**Tarea**
Transcribe sin cambios el fragmento del texto dado sobre el dicho de Lobatera que empieza con "La historia relata" y sigue hasta "Continúan los relatos.", ambos incluidos.

**Texto dado**

■ ■ ■ ■

Por Carlos Humberto Africano.

DICHOS DE CÚCUTA 7.

“Modismos cucutoches” del profesor universitario, ingeniero y escritor Carlos Humberto Africano

HUELE A LOBATERA

Lobatera es un bello pueblo andino del estado Táchira, Venezuela, donde hace mucho tiempo ocurrió un terremoto que lo dejó destruido y cuentan que después del sismo quedó un extraño olor que duró varios días. Dice la historia hablada y escrita, que días antes del terremoto de 1875, que destruyó totalmente la ciudad de Cúcuta, llegó desde Lobatera un personaje, que algunos lo describen como un profeta de luenga barba y báculo en mano y otros como un simple pordiosero, según las consejas, pero la historia escrita lo describe como un arriero que con su recua de mulas hacía recorridos desde ambos lados de la frontera, llevando mercancías. Su nombre era Dositeo López, y meses antes del terremoto recorría la ciudad anunciando: Huele a Lobatera, Huele a Lobatera, aludiendo al extraño olor que él solo percibía, como el que había quedado en Lobatera después del terremoto.

La historia relata que días antes del terremoto de Cúcuta, el personaje desapareció y no se sabe si por psicosis colectiva o porque en realidad ocurrió, el ambiente se impregnó de un fuerte olor a pólvora, que persistió aún después del sismo, pero que aun así, la gente no interpretó el mensaje y los que lo hicieron, porque conocían lo de Lobatera, no le pararon bolas. Pero, además del fuerte olor a pólvora, por esos días previos al terremoto, se levantó una ola de calor impresionante que sólo vino a aplacarse con el aguacero que cayó después del sismo. Continúan los relatos.

Cierto es que Cúcuta tiene un clima cálido, como quiera que está en un valle, donde la temperatura promedio es de 28 °C, que ahora, por el efecto invernadero y por los cambios climáticos, puede llegar a los 32 °C. Pero hay épocas en que sobrepasa esta barrera y el calor se hace insoportable. En esos días de intenso calor, no deja de haber alguien que recuerde el episodio narrado y comente: Huele a Lobatera. Pero aun así, con lo calentanos desprevenidos que somos, nadie toma precauciones, y sólo acatamos a decir que “nadie se muere la víspera, sino el día”, pese a que estamos en una zona altamente sísmica, en medio de tres puntos de actividad volcánica: al norte, el cerro Tasajero; al oriente, Aguas Calientes, en Ureña, Venezuela; y al sur, Termales (entre Cúcuta y Pamplona).

■ ■ ■ ■

**Material extraído**

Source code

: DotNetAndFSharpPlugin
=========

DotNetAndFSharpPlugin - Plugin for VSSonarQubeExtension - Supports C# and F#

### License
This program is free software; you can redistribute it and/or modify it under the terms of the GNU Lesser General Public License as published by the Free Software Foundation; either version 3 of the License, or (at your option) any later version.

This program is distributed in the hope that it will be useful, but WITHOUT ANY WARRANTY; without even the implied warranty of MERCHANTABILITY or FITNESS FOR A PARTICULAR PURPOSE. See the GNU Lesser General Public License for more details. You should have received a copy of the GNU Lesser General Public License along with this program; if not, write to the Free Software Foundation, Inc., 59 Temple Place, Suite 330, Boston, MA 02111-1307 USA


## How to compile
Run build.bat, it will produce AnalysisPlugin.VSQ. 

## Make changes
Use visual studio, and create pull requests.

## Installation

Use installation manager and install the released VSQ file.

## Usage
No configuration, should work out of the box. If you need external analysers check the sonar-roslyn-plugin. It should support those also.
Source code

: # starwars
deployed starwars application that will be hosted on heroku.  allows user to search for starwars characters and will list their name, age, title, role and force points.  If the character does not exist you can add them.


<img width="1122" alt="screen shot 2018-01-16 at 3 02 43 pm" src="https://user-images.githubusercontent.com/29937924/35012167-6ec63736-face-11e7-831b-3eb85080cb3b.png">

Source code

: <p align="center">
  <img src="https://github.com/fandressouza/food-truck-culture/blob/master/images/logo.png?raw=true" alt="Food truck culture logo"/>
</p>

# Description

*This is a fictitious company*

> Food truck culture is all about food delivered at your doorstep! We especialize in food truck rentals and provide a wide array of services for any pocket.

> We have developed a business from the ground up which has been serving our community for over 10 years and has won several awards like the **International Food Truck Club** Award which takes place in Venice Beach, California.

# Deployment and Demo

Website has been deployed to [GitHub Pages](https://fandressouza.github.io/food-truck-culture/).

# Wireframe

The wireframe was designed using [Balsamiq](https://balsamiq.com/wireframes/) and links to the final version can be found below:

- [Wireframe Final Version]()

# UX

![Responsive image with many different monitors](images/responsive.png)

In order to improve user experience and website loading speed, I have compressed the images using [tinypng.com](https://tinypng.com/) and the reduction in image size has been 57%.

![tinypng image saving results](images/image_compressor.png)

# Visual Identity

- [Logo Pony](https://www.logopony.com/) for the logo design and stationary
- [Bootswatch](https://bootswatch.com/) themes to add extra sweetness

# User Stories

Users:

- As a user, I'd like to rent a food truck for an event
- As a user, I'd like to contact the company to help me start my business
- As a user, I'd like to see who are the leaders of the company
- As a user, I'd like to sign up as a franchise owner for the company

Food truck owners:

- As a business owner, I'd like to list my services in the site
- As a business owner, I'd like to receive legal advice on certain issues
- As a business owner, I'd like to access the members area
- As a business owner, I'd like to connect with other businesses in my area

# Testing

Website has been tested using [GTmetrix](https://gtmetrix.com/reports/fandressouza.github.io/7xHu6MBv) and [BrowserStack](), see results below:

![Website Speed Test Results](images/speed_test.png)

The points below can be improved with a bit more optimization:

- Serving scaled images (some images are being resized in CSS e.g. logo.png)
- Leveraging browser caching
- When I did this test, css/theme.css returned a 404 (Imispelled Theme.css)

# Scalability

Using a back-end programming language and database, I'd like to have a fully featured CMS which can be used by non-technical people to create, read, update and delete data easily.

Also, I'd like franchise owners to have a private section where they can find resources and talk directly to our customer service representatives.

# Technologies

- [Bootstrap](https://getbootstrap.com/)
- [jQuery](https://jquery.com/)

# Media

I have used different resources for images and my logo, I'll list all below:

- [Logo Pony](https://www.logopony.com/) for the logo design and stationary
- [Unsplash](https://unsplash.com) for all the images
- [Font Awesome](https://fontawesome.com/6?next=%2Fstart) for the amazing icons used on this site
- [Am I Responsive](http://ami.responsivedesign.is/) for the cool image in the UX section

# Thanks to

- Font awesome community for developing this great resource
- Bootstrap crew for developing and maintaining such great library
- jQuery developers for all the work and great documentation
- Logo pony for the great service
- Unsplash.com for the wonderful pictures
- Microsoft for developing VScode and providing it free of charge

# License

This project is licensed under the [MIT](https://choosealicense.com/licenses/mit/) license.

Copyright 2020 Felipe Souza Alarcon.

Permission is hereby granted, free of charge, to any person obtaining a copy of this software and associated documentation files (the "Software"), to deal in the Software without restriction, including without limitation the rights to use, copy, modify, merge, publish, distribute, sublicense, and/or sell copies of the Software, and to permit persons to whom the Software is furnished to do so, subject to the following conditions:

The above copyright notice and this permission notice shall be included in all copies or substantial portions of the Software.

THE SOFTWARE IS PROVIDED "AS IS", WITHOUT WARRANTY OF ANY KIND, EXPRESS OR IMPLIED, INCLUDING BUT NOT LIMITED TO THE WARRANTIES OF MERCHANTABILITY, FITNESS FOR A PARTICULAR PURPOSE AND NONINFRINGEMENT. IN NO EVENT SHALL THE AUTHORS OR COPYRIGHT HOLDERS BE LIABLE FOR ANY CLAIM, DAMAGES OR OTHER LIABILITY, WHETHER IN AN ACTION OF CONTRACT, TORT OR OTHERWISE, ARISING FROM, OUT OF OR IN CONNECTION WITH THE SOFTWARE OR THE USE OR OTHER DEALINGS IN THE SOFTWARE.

■ ■ ■ ■

**Respuesta**
La historia relata que días antes del terremoto de Cúcuta, el personaje desapareció y no se sabe si por psicosis colectiva o porque en realidad ocurrió, el ambiente se impregnó de un fuerte olor a pólvora, que persistió aún después del sismo, pero que aun así, la gente no interpretó el mensaje y los que lo hicieron, porque conocían lo de Lobatera, no le pararon bolas. Pero, además del fuerte olor a pólvora, por esos días previos al terremoto, se levantó una ola de calor impresionante que sólo vino a aplacarse con el aguacero que cayó después del sismo. Continúan los relatos.